-- Start of Supplied data --

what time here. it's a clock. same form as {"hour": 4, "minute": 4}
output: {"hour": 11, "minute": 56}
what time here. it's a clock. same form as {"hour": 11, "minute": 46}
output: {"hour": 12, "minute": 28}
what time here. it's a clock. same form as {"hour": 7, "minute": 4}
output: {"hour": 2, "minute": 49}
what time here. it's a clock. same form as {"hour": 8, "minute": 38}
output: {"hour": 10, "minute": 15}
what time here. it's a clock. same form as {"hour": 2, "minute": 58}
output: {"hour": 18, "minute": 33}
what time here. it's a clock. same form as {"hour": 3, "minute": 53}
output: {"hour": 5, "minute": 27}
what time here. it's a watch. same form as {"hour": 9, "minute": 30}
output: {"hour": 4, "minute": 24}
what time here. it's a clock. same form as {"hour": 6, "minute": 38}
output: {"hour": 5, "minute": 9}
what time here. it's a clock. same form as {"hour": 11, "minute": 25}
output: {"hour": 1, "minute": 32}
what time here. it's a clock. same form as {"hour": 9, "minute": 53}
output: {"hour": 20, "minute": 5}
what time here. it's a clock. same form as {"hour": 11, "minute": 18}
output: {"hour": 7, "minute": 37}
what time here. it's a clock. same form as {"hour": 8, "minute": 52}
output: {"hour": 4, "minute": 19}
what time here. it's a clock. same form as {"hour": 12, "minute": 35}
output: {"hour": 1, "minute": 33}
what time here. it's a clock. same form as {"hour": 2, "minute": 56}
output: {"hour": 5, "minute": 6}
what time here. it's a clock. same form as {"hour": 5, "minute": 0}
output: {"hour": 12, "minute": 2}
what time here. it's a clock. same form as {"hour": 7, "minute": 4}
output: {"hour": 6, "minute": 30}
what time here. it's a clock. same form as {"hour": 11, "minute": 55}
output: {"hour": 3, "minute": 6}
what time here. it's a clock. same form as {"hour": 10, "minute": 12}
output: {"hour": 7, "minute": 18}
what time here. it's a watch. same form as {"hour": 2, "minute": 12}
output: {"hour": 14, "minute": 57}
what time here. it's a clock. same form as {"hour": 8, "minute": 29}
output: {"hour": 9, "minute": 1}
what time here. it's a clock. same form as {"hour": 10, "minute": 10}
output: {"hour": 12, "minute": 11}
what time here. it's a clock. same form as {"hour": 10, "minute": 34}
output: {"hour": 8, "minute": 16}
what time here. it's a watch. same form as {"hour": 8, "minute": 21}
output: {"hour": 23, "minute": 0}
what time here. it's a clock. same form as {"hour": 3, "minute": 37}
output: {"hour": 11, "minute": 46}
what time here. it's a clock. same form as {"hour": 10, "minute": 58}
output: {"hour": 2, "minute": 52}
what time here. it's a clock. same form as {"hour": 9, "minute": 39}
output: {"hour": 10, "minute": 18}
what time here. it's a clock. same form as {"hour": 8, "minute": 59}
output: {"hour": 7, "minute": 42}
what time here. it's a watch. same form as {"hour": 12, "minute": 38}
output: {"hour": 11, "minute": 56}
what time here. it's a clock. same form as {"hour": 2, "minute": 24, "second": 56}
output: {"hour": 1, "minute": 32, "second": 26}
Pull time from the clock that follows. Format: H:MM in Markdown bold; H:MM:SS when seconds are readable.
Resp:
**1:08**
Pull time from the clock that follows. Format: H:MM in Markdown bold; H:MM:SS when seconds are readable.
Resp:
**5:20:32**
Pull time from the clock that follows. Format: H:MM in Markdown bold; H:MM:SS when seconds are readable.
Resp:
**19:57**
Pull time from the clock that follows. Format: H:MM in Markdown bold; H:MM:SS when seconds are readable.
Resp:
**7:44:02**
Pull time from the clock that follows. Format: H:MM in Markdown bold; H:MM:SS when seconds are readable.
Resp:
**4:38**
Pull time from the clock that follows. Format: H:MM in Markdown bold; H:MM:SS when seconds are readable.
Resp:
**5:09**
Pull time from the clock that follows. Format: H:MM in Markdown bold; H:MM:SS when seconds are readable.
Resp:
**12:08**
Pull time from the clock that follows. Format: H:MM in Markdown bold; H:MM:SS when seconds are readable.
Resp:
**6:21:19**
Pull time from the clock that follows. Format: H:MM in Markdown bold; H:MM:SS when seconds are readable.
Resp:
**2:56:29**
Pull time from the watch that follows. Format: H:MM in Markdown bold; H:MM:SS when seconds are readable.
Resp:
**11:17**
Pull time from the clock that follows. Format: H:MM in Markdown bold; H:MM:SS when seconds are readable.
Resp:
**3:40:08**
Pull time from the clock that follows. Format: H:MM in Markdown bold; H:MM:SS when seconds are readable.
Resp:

-- End of Supplied data --

§ Instruction: Count the lines in the items above that contain the string "watch" with its case matching, and reply with only the number.

§ Complete output: 5